Le retrait américain en Syrie arrange Moscou. Sur la Syrie par exemple, en dépit des frappes d'avril, qui n'ont d'ailleurs concerné que des cibles syriennes et non russes, Donald Trump s'est toujours différencié de son prédécesseur par sa volonté de se désengager du conflit. En mars 2018, le président annonçait ainsi un départ des troupes américaines sur place "très vite", "vraiment très bientôt". Une déclaration qui avait pris tout le monde de court, ses alliés comme ses conseillers, mais fait aujourd'hui le jeu de Vladimir Poutine, évidemment favorable à un retrait américain. Fin juin, Washington avait notifié aux rebelles de Deraa, dans le sud de la Syrie, qu'ils ne pouvaient plus compter sur le soutien américain. Ce qui avait ouvert la voie à la reprise de la ville, qui a été évacuée ce week-end, par Damas et son allié russe. Le Kremlin espère donc que Donald Trump va poursuivre dans cette direction, et il en sera plus que probablement question lundi.
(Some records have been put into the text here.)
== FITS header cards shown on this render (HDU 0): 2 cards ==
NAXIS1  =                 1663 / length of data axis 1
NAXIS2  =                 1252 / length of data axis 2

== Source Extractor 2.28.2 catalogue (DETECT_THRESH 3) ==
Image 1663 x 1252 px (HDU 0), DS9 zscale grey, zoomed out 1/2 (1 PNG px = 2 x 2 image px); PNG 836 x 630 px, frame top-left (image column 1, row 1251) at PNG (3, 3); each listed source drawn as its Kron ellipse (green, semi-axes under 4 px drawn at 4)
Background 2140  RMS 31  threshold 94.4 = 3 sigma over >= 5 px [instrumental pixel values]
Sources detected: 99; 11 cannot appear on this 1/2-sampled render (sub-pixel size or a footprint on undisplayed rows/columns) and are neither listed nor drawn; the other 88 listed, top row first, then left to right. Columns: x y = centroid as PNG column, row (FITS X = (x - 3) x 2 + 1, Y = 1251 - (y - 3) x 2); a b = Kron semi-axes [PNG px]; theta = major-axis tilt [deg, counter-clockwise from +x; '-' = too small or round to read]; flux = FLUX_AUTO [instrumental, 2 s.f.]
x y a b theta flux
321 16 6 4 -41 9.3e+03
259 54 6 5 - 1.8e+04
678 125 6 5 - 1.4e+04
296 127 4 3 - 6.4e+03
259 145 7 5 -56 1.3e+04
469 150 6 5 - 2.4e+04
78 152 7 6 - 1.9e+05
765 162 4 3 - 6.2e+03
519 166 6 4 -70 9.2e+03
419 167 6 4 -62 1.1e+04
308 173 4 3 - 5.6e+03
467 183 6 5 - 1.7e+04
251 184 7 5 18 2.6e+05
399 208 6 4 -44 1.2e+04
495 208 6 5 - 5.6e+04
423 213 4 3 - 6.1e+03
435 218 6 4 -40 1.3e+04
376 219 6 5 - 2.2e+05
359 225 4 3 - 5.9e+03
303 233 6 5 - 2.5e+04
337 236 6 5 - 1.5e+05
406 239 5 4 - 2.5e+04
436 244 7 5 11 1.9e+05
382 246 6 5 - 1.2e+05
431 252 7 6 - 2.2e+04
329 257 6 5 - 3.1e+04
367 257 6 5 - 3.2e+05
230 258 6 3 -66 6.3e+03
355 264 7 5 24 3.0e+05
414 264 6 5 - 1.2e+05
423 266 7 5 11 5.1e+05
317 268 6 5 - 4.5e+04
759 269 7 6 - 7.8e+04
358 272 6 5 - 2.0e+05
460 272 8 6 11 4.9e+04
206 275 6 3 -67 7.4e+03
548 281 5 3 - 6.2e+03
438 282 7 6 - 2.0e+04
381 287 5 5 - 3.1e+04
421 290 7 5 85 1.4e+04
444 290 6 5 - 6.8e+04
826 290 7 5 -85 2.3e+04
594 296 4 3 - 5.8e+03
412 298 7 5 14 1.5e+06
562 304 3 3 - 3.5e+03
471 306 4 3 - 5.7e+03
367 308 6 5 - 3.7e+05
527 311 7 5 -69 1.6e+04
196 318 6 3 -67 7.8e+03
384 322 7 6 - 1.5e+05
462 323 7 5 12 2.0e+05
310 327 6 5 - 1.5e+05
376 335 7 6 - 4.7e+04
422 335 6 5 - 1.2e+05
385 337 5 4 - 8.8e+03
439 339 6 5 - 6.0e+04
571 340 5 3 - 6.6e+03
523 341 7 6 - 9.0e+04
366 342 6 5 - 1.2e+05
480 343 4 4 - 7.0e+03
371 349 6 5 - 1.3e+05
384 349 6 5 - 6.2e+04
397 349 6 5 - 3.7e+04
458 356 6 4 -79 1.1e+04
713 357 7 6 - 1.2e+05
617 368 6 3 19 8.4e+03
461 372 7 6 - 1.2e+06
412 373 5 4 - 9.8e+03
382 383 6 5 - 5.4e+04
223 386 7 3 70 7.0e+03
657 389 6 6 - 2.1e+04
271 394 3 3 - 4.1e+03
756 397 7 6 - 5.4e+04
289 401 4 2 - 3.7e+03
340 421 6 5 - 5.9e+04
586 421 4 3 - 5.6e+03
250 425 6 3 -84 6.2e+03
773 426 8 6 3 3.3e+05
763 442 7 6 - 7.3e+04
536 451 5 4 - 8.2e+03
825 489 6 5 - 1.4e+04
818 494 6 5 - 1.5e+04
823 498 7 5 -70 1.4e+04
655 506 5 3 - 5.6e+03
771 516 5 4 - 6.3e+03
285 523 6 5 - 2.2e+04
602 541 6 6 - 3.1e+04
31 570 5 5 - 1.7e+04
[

Trump ambigu sur l'Ukraine. Sur l'Ukraine, l'attitude de Donald Trump rompt avec celle de son prédécesseur. Certes, le président américain a dit "ne pas être content" de l'annexion de la Crimée par la Russie lorsqu'il était à Bruxelles, jeudi, pour le sommet de l'Otan. Mais il a surtout attribué la responsabilité de ce "désastre" à Barack Obama. Avant cela, début juillet, Donald Trump avait par ailleurs laissé planer le doute sur une potentielle reconnaissance de l'annexion de la Crimée, avant que son porte-parolat ne rattrape le coup en martelant que ce n'était pas à l'ordre du jour.

Trump condamne l'enquête du FBI. Ce sont ces louvoiements du président américain qui peuvent laisser entrevoir des compromis, et donc un dégel des relations entre Washington et Moscou. Sur l'ingérence potentielle de Moscou dans la présidentielle de 2016, Donald Trump est d'ailleurs plus prompt à condamner l'enquête du FBI que les agissements russes. Dans un vertige de tweets dont lui seul a le secret, le président a dégainé lundi matin des messages assassins contre ce qu'il appelle une "chasse aux sorcières", égratignant Barack Obama au passage. "Le président Obama pensait que Hillary la malhonnête allait gagner", a-t-il écrit. "Donc quand il a été informé par le FBI de l'ingérence russe, il a dit que cela ne pouvait se produire, que ce n'était pas grave et n'a RIEN fait. C'est devenu toute une affaire quand j'ai gagné, avec la chasse aux sorcières menée par Strzok", un agent du FBI qui a participé à l'enquête. "Nos relations avec la Russie n'ont JAMAIS été pires à cause de bien des années de folie et de stupidité américaine, et maintenant [à cause] de la chasse aux sorcières." Autrement dit, la responsabilité de cette affaire n'est absolument pas à chercher du côté de Moscou, ce qui ne peut réjouir Vladimir Poutine.

Ennemi commun. Enfin, le président russe et son homologue américain se rejoignent sur un point : tous deux souhaitent l'affaiblissement de l'Union européenne. Donald Trump préfèrerait signer des accords bilatéraux avec chaque État membre plutôt que faire affaire avec Bruxelles, quand Vladimir Poutine, qui cherche à élargir sa sphère d'influence au Moyen-Orient et en Afrique, la voit comme un obstacle sur la route de ses ambitions géopolitiques. À défaut de se trouver foule de points communs, Washington et Moscou pourraient donc s'accorder sur un ennemi.